= Alıntı =

Top 16'ın son haftasında enteresan maçlar vardı. Mutlak favori olarak gördüğüm Tau Ceramica, kendi sahasında sezona iyi başlayamayan fakat, her geçen gün form grafiğini yükselten Olympiacos karşısında maçın tamamına yakınını mağlup götürerek kaybetti. Tau savunmada etkisiz iken, Olympiacos çok konsantreydi ve yüksek yüzdesiyle oynadılar. Sezon başından beri ilk defa kadro kalitelerini bu denli iyi kullandılar.
F.bahçe Ülker, McIntyre, Lavrinovic ve çok az süre alan Domercant gibi en önemli oyuncularından yoksun Siena'ya kendi sahasında direnemedi. Belkide Mehmet Keseratar'a ihtiyaçları vardı (!)
Top 16'yı galibiyetsiz bitiren tek takım final-four'a ev sahipliği yapacak Alba Berlin oldu. Esasında Real Madrid'i epey zorladılar ama, bu çaba kazanmaya yetmedi.

= Listelenen kayıtlar =
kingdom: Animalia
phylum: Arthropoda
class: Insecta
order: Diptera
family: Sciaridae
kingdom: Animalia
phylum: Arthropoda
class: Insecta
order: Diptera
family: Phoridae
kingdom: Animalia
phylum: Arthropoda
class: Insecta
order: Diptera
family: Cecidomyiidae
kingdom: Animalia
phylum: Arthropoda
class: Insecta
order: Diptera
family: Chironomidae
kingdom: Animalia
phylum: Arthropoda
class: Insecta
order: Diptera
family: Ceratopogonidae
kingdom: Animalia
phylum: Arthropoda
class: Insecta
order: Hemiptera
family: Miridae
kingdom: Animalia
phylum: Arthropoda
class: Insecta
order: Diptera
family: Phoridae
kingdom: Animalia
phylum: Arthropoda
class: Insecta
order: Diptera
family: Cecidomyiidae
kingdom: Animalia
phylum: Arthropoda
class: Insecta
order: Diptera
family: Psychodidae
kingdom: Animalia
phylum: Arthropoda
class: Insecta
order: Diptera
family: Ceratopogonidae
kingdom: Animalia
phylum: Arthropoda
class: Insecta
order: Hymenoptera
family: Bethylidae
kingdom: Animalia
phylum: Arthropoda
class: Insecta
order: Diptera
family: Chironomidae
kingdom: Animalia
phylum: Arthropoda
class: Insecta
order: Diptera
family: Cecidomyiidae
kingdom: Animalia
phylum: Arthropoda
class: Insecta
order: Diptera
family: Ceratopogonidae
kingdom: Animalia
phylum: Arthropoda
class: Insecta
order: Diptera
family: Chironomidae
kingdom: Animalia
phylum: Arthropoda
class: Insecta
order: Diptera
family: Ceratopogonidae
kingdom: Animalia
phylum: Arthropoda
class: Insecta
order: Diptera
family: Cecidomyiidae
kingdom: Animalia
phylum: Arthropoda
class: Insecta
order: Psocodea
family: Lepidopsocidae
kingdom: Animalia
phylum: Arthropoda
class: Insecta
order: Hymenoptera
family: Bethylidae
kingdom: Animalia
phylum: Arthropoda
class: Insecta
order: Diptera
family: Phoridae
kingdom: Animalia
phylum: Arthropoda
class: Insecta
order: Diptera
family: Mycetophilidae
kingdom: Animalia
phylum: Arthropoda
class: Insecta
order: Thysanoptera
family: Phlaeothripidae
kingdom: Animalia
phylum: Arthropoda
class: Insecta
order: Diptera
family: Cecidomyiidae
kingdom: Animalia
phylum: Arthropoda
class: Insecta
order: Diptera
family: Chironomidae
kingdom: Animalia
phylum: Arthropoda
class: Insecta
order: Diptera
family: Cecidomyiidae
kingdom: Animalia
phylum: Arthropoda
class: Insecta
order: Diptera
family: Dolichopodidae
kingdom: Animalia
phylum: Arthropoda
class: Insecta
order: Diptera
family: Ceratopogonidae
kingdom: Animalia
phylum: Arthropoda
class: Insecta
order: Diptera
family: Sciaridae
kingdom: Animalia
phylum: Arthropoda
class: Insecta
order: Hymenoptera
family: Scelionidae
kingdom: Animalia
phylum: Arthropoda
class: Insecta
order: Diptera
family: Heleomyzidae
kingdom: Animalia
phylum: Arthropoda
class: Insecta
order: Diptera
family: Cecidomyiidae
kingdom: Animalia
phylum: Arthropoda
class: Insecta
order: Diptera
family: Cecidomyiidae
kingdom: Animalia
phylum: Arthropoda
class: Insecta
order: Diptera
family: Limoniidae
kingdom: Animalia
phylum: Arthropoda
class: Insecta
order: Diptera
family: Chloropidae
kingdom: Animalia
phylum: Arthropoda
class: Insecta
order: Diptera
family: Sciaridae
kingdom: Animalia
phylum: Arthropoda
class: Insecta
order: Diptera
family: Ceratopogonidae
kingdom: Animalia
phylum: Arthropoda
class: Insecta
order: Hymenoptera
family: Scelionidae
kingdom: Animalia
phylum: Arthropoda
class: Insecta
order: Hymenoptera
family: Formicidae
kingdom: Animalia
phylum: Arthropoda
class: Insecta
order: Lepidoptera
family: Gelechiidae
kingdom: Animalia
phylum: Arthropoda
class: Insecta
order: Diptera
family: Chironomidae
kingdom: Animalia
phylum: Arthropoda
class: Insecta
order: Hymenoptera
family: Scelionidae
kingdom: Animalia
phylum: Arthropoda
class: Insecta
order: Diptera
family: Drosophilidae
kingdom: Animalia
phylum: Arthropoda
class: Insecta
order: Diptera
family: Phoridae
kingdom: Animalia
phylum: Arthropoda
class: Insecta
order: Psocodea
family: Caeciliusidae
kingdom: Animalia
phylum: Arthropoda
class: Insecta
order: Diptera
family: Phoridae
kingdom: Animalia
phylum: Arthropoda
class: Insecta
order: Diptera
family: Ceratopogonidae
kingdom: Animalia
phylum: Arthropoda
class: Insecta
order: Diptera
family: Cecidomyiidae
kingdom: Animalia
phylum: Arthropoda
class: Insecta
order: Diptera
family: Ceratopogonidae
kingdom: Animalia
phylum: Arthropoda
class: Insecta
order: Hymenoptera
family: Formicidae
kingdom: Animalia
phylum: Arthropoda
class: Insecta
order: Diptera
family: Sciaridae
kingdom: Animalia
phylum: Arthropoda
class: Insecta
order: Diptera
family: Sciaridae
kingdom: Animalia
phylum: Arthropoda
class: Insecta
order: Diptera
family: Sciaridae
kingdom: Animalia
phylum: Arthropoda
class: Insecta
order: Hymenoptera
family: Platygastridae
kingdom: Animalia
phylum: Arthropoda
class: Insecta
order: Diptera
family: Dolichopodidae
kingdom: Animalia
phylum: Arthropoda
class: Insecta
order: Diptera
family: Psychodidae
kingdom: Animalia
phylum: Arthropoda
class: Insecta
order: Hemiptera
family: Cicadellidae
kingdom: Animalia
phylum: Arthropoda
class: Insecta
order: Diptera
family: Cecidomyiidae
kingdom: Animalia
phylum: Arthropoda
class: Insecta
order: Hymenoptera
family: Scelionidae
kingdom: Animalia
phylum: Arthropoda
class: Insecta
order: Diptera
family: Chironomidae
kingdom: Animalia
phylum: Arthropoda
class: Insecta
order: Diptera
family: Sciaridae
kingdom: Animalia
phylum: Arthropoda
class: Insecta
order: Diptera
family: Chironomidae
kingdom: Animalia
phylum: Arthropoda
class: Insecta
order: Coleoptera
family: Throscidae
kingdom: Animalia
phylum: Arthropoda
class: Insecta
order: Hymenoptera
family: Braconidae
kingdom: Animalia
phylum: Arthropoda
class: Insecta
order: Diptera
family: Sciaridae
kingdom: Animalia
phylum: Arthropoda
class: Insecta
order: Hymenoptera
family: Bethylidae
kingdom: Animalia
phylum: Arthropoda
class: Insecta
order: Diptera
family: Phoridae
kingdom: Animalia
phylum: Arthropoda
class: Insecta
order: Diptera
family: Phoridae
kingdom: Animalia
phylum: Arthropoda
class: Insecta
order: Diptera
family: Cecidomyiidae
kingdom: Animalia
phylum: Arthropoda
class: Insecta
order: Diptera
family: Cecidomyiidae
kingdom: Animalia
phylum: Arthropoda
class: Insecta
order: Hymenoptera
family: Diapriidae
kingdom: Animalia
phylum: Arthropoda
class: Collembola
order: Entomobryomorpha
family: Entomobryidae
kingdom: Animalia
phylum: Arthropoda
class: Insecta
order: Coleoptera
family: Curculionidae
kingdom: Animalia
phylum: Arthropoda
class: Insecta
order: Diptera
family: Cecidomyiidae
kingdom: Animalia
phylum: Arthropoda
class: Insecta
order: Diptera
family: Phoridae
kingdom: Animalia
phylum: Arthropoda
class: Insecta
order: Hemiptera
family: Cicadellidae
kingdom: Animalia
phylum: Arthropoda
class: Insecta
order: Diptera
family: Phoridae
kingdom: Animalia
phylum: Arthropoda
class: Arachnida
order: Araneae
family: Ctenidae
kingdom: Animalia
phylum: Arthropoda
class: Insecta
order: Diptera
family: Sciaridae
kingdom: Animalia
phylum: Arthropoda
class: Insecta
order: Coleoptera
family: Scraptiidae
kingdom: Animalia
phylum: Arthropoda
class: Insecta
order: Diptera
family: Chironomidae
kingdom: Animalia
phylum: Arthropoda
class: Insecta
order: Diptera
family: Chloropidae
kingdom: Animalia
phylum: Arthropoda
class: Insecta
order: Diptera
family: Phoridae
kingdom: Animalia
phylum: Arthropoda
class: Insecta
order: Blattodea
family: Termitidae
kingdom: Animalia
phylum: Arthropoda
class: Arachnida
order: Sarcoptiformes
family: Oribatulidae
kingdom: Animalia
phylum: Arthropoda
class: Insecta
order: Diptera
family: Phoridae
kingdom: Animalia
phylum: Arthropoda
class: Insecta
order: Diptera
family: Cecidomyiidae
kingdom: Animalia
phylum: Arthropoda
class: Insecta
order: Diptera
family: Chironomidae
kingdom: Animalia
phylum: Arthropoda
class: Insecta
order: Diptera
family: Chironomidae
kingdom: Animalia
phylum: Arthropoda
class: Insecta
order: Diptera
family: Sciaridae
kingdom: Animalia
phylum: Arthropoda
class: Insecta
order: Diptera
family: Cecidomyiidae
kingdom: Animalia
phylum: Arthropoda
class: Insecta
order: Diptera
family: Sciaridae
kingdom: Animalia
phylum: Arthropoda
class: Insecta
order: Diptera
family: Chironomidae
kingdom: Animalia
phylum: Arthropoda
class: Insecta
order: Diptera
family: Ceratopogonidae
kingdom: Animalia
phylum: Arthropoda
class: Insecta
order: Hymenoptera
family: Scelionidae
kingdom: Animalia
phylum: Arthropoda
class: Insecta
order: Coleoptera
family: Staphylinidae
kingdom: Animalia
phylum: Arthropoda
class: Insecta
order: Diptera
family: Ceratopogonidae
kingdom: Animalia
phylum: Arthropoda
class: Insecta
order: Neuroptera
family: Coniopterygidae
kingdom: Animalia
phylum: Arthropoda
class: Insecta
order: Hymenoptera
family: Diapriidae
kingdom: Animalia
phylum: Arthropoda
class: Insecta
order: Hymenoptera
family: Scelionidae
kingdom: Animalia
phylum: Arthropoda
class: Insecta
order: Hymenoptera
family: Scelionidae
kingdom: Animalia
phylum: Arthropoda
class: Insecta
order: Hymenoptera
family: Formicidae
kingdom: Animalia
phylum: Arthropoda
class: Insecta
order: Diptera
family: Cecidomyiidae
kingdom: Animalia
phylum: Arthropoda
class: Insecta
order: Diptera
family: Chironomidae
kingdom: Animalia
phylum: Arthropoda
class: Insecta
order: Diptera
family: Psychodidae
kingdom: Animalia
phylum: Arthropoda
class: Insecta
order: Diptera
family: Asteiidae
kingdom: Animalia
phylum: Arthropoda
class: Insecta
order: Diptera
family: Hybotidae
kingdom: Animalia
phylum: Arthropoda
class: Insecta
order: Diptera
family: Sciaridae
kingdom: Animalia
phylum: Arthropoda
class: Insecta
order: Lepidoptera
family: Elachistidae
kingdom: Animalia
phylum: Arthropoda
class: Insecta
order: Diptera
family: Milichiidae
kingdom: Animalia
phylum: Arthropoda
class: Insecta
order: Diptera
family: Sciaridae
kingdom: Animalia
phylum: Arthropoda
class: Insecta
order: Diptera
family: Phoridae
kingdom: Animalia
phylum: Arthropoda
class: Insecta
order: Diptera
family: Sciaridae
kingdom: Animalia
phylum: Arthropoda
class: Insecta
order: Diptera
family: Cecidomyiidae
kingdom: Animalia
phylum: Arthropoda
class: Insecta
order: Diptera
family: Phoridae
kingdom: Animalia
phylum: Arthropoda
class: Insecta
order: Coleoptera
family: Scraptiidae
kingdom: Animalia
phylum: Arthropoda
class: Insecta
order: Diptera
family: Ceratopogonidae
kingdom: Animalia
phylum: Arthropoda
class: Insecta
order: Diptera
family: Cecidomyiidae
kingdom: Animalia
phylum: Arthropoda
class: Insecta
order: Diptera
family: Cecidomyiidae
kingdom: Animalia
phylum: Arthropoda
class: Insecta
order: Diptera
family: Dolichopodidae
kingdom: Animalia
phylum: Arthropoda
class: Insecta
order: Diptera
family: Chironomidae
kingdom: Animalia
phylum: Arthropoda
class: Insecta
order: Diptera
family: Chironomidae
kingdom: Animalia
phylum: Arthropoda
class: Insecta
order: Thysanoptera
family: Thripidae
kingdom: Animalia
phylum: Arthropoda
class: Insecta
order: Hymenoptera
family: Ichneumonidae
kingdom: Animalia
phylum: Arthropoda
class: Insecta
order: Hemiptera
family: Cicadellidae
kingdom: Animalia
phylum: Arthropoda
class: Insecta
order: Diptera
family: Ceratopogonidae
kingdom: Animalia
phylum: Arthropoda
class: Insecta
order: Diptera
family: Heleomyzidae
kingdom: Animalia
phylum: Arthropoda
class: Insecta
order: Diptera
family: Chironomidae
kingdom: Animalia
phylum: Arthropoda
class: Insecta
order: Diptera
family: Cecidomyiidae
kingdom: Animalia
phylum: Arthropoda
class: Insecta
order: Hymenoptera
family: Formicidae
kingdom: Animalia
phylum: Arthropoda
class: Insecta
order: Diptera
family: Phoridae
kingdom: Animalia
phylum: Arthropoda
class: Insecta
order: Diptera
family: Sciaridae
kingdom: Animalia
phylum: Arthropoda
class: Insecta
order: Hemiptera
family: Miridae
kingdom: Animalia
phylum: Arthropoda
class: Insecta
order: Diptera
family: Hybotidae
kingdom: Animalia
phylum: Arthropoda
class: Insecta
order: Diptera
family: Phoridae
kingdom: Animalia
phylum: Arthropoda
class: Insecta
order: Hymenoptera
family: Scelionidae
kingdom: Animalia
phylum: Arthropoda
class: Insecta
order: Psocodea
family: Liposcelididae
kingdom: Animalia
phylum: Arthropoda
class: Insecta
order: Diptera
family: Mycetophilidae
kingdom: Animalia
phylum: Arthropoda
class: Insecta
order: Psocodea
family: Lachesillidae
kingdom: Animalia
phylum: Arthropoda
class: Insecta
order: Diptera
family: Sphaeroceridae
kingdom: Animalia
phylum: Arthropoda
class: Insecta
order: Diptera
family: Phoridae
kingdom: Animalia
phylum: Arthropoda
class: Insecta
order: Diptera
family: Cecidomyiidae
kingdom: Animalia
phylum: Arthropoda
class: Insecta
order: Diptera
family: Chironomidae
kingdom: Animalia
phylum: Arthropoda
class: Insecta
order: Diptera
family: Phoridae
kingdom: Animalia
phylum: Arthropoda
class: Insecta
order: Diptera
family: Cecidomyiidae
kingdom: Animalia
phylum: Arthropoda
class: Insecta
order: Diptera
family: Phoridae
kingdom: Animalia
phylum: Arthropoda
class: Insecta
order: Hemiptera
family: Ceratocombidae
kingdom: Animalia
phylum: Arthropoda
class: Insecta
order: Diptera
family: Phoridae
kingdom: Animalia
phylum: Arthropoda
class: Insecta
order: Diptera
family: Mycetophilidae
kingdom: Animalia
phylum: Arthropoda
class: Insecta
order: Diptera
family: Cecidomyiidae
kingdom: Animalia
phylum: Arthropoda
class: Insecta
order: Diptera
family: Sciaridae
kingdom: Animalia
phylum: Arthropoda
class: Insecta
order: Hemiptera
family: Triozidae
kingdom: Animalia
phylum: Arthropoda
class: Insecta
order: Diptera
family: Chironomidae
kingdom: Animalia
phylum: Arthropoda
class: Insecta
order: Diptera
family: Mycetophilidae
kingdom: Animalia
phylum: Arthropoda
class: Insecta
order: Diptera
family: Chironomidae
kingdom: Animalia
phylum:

= Yazılı görev 1 =
Basketbol yazısının "Top 16'yı galibiyetsiz" sözcüklerini içeren yerle açılıp "çaba kazanmaya yetmedi." ile kapanan bölümünü, "Alba Berlin" yerine "Berlin ekibi" koyarak yeniden yazın.
= Yazılı görev 2 =
Basketbol yazısını kaldığı yerden sürdürün.

= Görev yanıtı 1 =
Top 16'yı galibiyetsiz bitiren tek takım final-four'a ev sahipliği yapacak Berlin ekibi oldu. Esasında Real Madrid'i epey zorladılar ama, bu çaba kazanmaya yetmedi.

= Görev yanıtı 2 =
***
Play-off'lar...
Barcelona - Tau Ceramica
Sezon başında bu seneki favorim Barcelona idi... Bilhassa kendi sahalarında oynadıkları maçlarda karşılarında kim olursa olsun sürklase ettiler. Juan Carlos Navarro'nun geri dönmesiyle lider oyuncu açığını kapattılar ve saha avantajına sahip olacaklar. Karşılarında ACB lideri ve son Olympiacos maçına kadar çok iyi oynayan Tau Ceramica olacak. Kanaatimce Barcelona ev sahibi olma avantajıyla bir adım önde.
Panathinaikos - Montepaschi Siena
İki ekip daha evvel normal sezonda aynı gruptaydı ve ev sahibi oldukları maçlarda beş sayılık farklarla kazandılar. Siena'da Ksistof Lavrinovic'in sol elinden sakatlanması büyük handikap. Ksistof, şayet seriye yetişemezse Panathinakos'un güçlü pota altı oyuncuları içeriyi domine edip, büyük avantaj sağlayacaktır. Panathinaikos ev sahibi avantajına sahip ve Siena'nın işi bu kez çok zor...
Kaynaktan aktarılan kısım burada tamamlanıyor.